- Data entries
● ● ● ● ●

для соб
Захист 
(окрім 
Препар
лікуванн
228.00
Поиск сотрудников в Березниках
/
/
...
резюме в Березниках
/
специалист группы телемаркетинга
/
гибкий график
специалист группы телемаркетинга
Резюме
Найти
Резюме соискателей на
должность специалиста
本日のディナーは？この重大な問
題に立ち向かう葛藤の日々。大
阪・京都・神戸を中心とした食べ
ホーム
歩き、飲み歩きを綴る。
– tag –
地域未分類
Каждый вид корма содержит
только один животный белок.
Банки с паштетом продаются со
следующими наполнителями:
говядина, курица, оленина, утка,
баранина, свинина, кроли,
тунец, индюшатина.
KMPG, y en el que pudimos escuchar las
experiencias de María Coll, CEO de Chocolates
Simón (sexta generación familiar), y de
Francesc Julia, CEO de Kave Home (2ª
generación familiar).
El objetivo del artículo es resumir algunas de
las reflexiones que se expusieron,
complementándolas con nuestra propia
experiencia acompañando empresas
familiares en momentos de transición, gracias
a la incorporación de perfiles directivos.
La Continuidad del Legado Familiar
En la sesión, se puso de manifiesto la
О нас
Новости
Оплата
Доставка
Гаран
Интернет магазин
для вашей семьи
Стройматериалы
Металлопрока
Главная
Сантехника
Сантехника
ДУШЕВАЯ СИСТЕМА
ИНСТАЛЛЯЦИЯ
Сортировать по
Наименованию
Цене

● ● ● ● ●

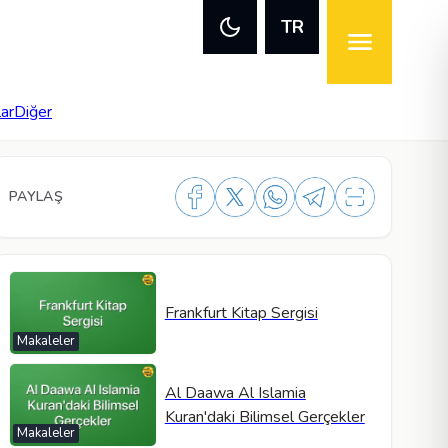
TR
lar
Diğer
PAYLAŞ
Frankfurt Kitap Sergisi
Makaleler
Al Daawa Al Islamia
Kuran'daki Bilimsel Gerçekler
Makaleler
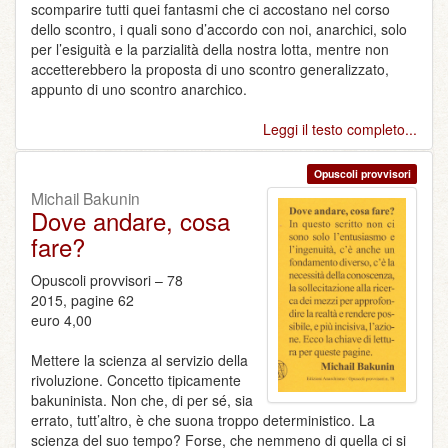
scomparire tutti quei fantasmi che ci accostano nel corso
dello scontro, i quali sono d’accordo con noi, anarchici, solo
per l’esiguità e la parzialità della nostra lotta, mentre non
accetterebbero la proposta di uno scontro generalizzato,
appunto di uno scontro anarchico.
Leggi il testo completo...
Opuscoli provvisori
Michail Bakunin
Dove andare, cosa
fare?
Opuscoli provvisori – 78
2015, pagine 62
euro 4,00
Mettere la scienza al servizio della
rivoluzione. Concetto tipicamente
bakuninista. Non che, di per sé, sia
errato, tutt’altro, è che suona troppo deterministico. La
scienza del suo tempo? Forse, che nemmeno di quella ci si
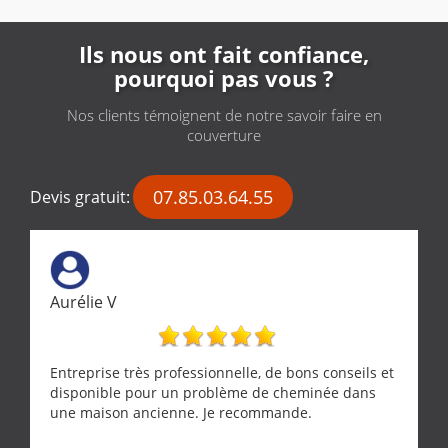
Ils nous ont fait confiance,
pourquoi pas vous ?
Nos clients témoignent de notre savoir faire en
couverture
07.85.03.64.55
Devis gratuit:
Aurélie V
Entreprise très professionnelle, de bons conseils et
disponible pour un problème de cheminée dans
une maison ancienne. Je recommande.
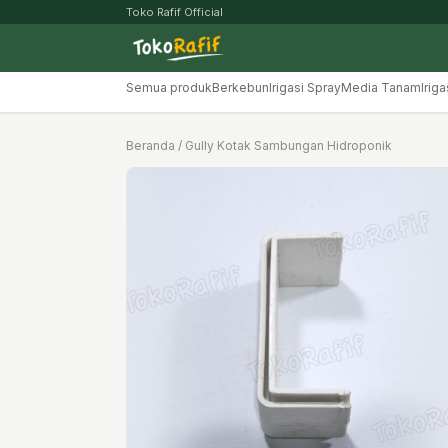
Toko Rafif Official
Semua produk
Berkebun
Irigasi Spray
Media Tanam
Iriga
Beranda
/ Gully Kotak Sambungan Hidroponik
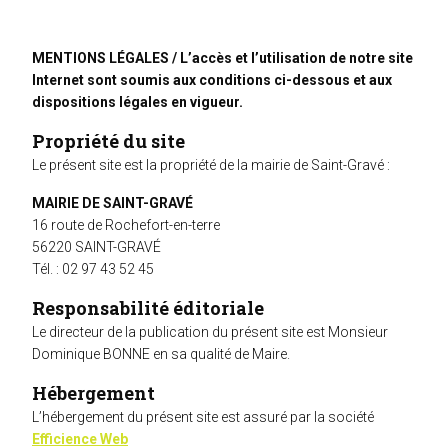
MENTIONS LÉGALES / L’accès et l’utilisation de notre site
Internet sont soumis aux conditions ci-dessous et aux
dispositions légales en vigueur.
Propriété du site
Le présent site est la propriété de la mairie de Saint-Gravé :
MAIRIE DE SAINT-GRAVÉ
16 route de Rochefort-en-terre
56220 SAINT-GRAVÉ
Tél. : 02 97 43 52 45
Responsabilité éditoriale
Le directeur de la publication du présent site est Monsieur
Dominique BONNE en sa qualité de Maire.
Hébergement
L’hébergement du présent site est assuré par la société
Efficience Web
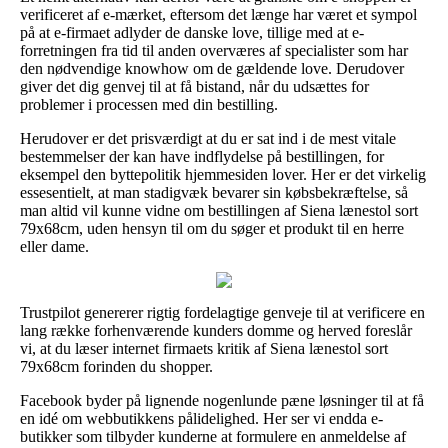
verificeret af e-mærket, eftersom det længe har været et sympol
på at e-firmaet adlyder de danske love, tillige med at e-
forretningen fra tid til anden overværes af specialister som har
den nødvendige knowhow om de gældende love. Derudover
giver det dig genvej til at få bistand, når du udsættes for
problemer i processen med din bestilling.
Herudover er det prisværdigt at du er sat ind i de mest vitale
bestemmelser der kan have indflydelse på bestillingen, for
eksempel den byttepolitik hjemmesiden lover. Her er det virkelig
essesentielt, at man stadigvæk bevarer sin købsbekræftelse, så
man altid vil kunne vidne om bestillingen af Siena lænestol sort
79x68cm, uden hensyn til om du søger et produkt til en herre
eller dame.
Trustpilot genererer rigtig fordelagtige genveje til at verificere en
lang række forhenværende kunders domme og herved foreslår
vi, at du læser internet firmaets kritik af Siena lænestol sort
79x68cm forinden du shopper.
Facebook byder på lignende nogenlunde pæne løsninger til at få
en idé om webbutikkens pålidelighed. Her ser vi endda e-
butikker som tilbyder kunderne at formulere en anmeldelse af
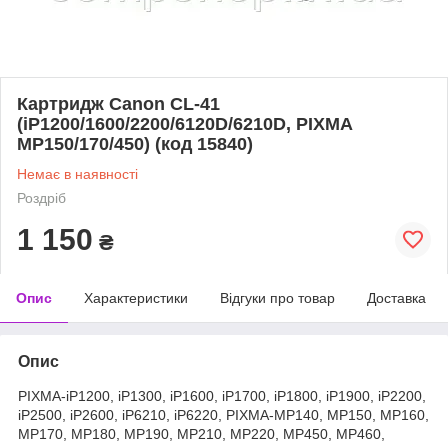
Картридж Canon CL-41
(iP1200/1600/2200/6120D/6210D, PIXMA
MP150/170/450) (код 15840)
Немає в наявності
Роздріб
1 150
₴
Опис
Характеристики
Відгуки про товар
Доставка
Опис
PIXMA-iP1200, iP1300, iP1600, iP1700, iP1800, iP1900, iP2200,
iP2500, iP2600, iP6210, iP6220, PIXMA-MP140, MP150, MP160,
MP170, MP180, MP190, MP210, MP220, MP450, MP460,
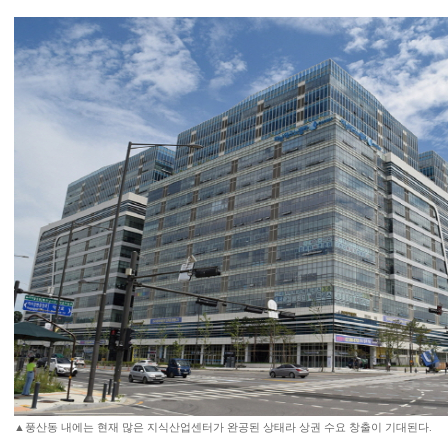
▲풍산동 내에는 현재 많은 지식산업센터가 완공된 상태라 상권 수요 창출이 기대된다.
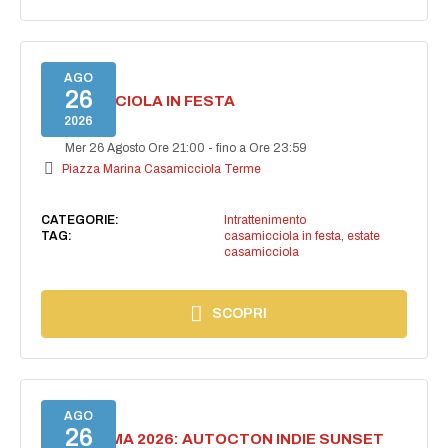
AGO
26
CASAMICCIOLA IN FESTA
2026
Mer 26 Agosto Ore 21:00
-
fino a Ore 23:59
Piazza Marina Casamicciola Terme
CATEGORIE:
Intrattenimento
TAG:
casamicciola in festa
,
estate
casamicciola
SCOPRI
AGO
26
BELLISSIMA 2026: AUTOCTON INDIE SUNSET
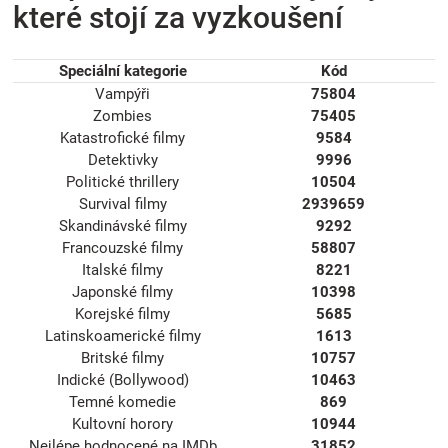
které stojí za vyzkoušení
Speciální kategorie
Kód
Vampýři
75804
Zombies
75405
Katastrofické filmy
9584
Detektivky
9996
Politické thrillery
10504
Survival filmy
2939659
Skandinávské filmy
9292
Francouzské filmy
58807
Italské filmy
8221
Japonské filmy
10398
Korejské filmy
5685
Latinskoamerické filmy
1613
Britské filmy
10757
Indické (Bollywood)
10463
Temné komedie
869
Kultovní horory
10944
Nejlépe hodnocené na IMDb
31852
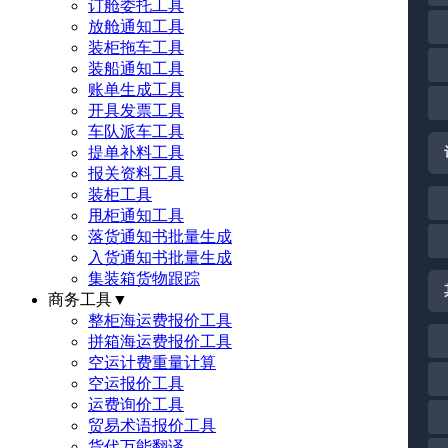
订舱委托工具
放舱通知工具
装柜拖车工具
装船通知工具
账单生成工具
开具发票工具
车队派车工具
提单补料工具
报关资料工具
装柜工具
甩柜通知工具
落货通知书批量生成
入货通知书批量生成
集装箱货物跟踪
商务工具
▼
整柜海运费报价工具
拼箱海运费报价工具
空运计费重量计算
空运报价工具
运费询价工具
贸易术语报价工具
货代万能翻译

● ● ● ● ●

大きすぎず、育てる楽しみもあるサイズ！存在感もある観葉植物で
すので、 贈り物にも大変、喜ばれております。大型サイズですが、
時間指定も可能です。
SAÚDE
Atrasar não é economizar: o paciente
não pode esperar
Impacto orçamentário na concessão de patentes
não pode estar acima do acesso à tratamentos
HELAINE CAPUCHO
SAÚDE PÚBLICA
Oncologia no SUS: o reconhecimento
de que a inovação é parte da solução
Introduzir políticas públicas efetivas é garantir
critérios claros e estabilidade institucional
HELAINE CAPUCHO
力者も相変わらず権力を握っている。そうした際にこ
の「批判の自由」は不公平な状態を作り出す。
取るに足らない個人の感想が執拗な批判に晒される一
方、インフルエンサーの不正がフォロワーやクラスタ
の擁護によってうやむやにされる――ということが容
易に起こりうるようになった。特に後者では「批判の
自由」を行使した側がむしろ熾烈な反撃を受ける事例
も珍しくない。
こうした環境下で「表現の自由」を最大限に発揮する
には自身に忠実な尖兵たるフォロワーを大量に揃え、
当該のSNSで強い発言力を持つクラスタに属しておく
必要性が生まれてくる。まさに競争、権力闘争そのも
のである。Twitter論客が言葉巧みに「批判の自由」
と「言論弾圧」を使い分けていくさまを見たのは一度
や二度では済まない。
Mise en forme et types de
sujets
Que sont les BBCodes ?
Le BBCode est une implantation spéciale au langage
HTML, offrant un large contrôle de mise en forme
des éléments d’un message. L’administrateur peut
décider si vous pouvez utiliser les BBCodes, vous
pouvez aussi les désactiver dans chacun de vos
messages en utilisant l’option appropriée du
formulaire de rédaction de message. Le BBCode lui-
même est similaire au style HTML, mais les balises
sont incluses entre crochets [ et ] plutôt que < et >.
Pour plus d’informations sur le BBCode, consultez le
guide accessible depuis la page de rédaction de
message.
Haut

● ● ● ● ●

- Your objective
Pick out every line in the items above that contains the string "notre". Case matters.

- Solution for this problem
Nos clients témoignent de notre savoir faire en
MENTIONS LÉGALES / L’accès et l’utilisation de notre site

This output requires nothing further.